• Exercise tasks:
A) List every abbreviation written in capital letters in the story about Rockstor and NUT.
B) Resume the story about Rockstor and NUT after its last sentence.

• Text passage:

The response to my issue was surprisingly fast and entirely jovial; I had (in internet terms) met Suman, the project lead. A fix was committed and in no time at all my silly little issue was sorted, and this was good. The joys of a rapid development cycle.

Soon thereafter the forum software was thankfully switched to the most excellent open source discourse and was becoming alive with the growing interest in this newfangled btrfs NAS solution. I was, perhaps unwisely, awarded the privilege of forum maintainer; a pretty friendly place so no worries there. By then I had also submitted some doc tweaks and additions. To my surprise I found the [docs][10] to be programmatically generated from .rst files, a mark up format know as reStructeredText that through the magic of Sphinx ends up as html for the Rockstor home page docs section. This was just getting better and better, and I had started to make a difference. At about the same time I ventured an email declaring my interest in adding NUT and was pleasantly surprised by the encouraging return. They had no plans to implement this feature “just yet” but they were all to happy to help in whatever way they could. So why NUT; or maybe why not NUT.


Why not NUT

So why not NUT, why bother, well indeed; in the context of no doubt well meaning mice this is a question that answers itself. But stories are nice so here goes.

Over time where I live and work the electric had been a little iffy, the occasional trip out but nothing too serious. I had as a matter of course implemented a number of UPS’s and hand configured NUT to deal with these little outages but more was to come.

One morning I awoke to a calmness, this can’t be bad I thought, but there was a down side. The entire electric had failed and this time there was no just flipping it back on and going about my business no no. This time it was serious. It turned out that we could no longer make any sockets live; the Residual Current Device (RCD) refusing to enact our expectation. An investigation was in order.

The investigation

Most people who have dealings with computers have had mouse problems at one time or another, these days the problems tend not to be physical but electrical; given the prevalence of optical mice. It turned out that my electrical problem was both physical and mouse related.

[Dataset excerpts]

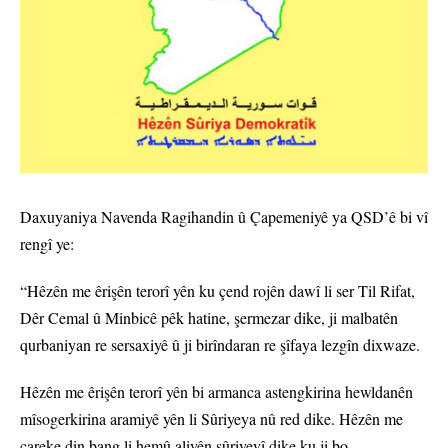
Daxuyaniya Navenda Ragihandin û Çapemeniyê ya QSD’ê bi vî
rengî ye:
“Hêzên me êrişên terorî yên ku çend rojên dawî li ser Til Rifat,
Dêr Cemal û Minbicê pêk hatine, şermezar dike, ji malbatên
qurbaniyan re sersaxiyê û ji birîndaran re şîfaya lezgîn dixwaze.
Hêzên me êrişên terorî yên bi armanca astengkirina hewldanên
mîsogerkirina aramiyê yên li Sûriyeya nû red dike. Hêzên me
careke din bang li hemû aliyên sûriyeyî dike ku ji bo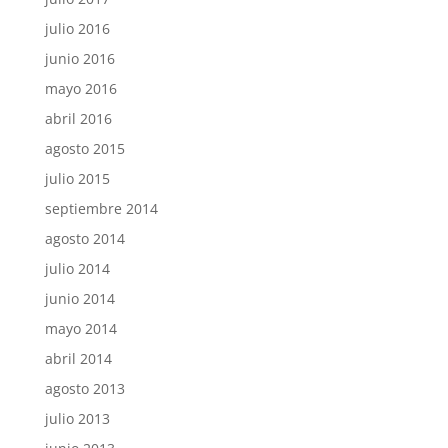
julio 2016
junio 2016
mayo 2016
abril 2016
agosto 2015
julio 2015
septiembre 2014
agosto 2014
julio 2014
junio 2014
mayo 2014
abril 2014
agosto 2013
julio 2013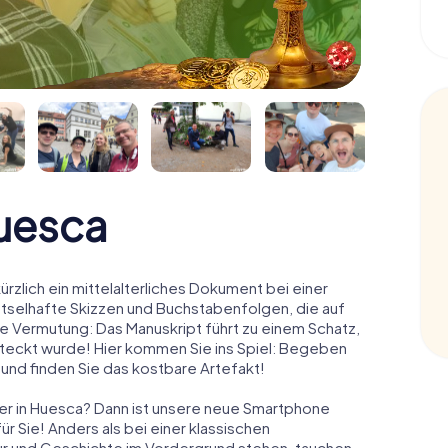
uesca
ürzlich ein mittelalterliches Dokument bei einer
ätselhafte Skizzen und Buchstabenfolgen, die auf
e Vermutung: Das Manuskript führt zu einem Schatz,
steckt wurde! Hier kommen Sie ins Spiel: Begeben
 und finden Sie das kostbare Artefakt!
er in Huesca? Dann ist unsere neue Smartphone
r Sie! Anders als bei einer klassischen
tur und Geschichte im Vordergrund stehen, tauchen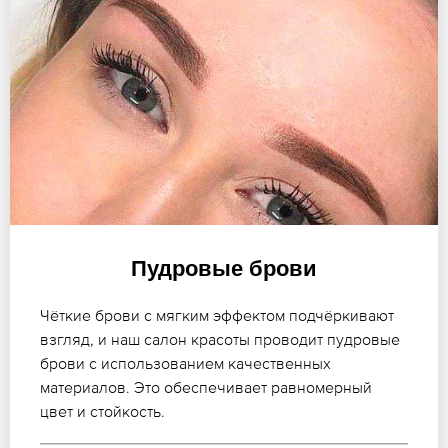
Пудровые брови
Чёткие брови с мягким эффектом подчёркивают
взгляд, и наш салон красоты проводит пудровые
брови с использованием качественных
материалов. Это обеспечивает равномерный
цвет и стойкость.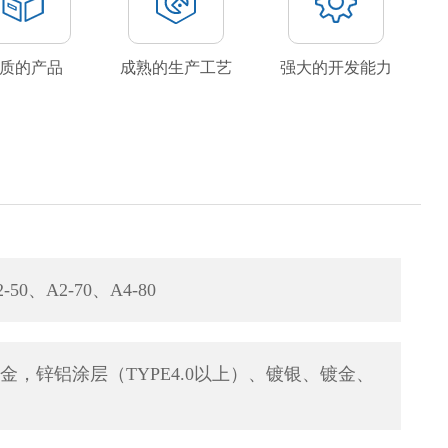
质的产品
成熟的生产工艺
强大的开发能力
0、A2-70、A4-80
金，锌铝涂层（TYPE4.0以上）、镀银、镀金、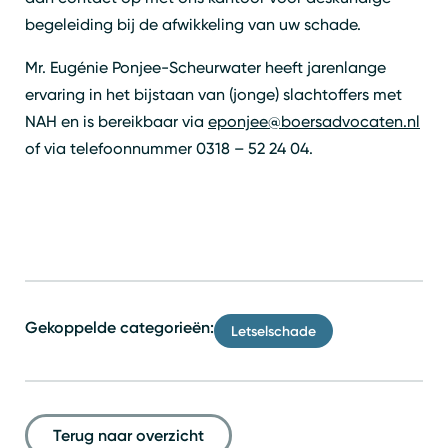
begeleiding bij de afwikkeling van uw schade.
Mr. Eugénie Ponjee-Scheurwater heeft jarenlange
ervaring in het bijstaan van (jonge) slachtoffers met
NAH en is bereikbaar via
eponjee@boersadvocaten.nl
of via telefoonnummer 0318 – 52 24 04.
Gekoppelde categorieën:
Letselschade
Terug naar overzicht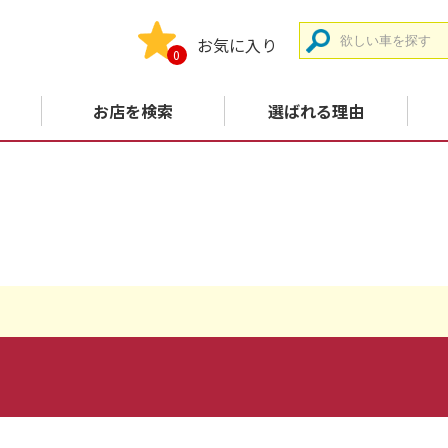
お気に入り
0
お店を検索
選ばれる理由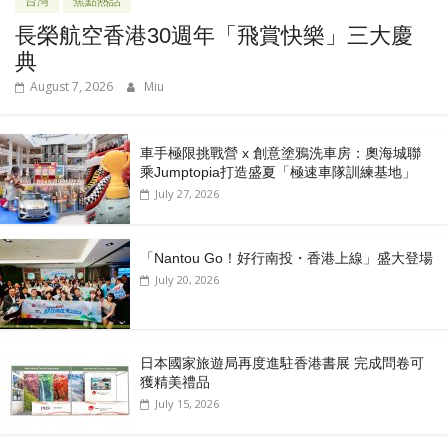
台灣
焦點熱話
長榮航空香港30週年「飛賞快樂」三大慶
典
August 7, 2026
Miu
車手極限挑戰營 x 創意塗鴉洗車房：奧海城聯
乘Jumptopia打造盛夏「極速車隊訓練基地」
July 27, 2026
「Nantou Go！好行南投・香港上線」盛大登場
July 20, 2026
日本國家旅遊局再度進駐香港書展 完成問卷可
獲精美禮品
July 15, 2026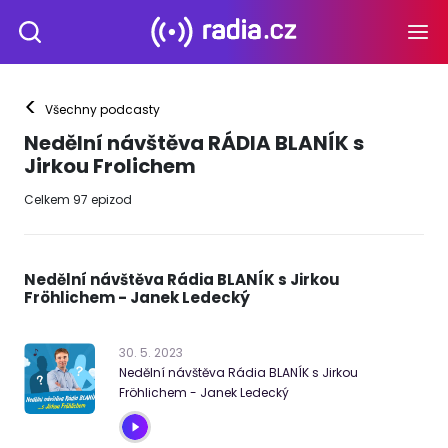
<
Všechny podcasty
Nedělní návštěva RÁDIA BLANÍK s
Jirkou Frolichem
Celkem
97
epizod
Nedělní návštěva Rádia BLANÍK s Jirkou
Fröhlichem - Janek Ledecký
30
.
5
.
2023
Nedělní návštěva Rádia BLANÍK s Jirkou
Fröhlichem - Janek Ledecký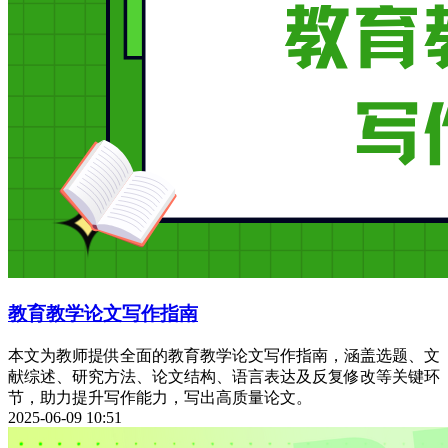
教育教学论文写作指南
本文为教师提供全面的教育教学论文写作指南，涵盖选题、文
献综述、研究方法、论文结构、语言表达及反复修改等关键环
节，助力提升写作能力，写出高质量论文。
2025-06-09 10:51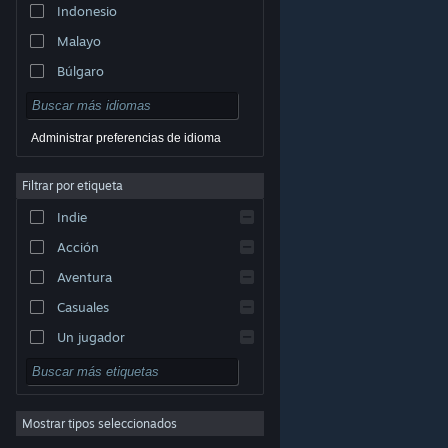
Indonesio
Malayo
Búlgaro
Checo
Danés
Administrar preferencias de idioma
Alemán
Filtrar por etiqueta
Inglés
Indie
Español (España)
Acción
Griego
Aventura
Casuales
Un jugador
© Valve Corporation. Todos los derechos reservados.
Simuladores
Todas las marcas registradas pertenecen a sus
respectivos dueños en EE. UU. y otros países.
Política
Rol
de Privacidad
|
Información legal
|
Accesibilidad
|
Acuerdo de Suscriptor a Steam
|
Reembolsos
|
Cookies
Mostrar tipos seleccionados
Estrategia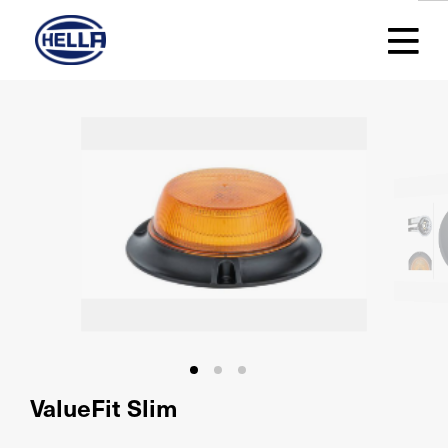
ValueFit Slim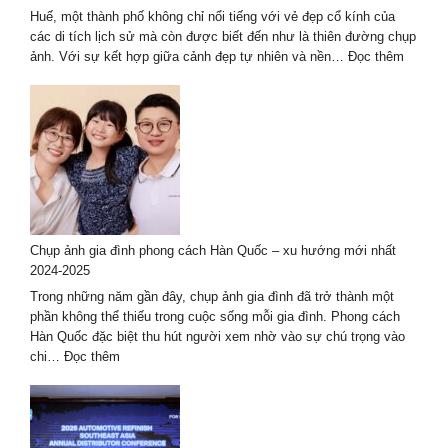
Khung
Huế, một thành phố không chỉ nổi tiếng với vẻ đẹp cổ kính của
Cảnh
các di tích lịch sử mà còn được biết đến như là thiên đường chụp
Tuyệt
:
ảnh. Với sự kết hợp giữa cảnh đẹp tự nhiên và nền…
Đọc thêm
Đẹp
Kinh
nghiệm
thuê
thợ
chụp
ảnh
ở
Huế
–
Chụp ảnh gia đình phong cách Hàn Quốc – xu hướng mới nhất
bộ
2024-2025
ảnh
đẹp
Trong những năm gần đây, chụp ảnh gia đình đã trở thành một
nhất
phần không thể thiếu trong cuộc sống mỗi gia đình. Phong cách
Hàn Quốc đặc biệt thu hút người xem nhờ vào sự chú trọng vào
:
chi…
Đọc thêm
Chụp
ảnh
gia
đình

• Answer section:
A) NUT, NAS, UPS, RCD

B)
electrical mouse problem

The mouse problem diagnosed; definitely both physical and electrical and behind a drywall at the back of a cupboard. Inconvenience incarnate.

So without ripping apart my whole (rented) accommodation I can only assume that other as yet undiscovered gems such as the above are lying in wait. What’s in your walls?

After many hours of diagnostics and much frustration I had found at least one reason for our previously flaky and now critical electric situation. Needless to say my NUT interest grew and I began as a matter of course to make all systems aware of their pending doom; or at least when it might be a good idea to shut down. NUT, due to it’s network nature, is a perfect fit.

To cut a long story short I ended up submitting (on my 47th birthday) my first non trivial pull request to Rockstor core. A fortnight of advice reviews and tweaks later and Rockstor now has graphical NUT configuration (in beta). I for one am chuffed. And yes wouldn’t it be great to have a nice UPS data page or a whizzy additional widget on Rockstor’s dashboard but until that time, successive approximation and development in the open and all, I offer up some “desktop” shiny.

Some shiny

Given no fancy technology is complete without fancy telemetry; I present walNUT.

walNUT gnome extension

walNUT the Gnome Shell Extension to monitor one’s UPS, thanks Daniele.

And for those of a KDE persuasion there is KNutClient, thanks Daniel.

Note the similarity in the names; funny that. Graphical NUT clients are also available for other popular platforms.

What are these things but what we make them.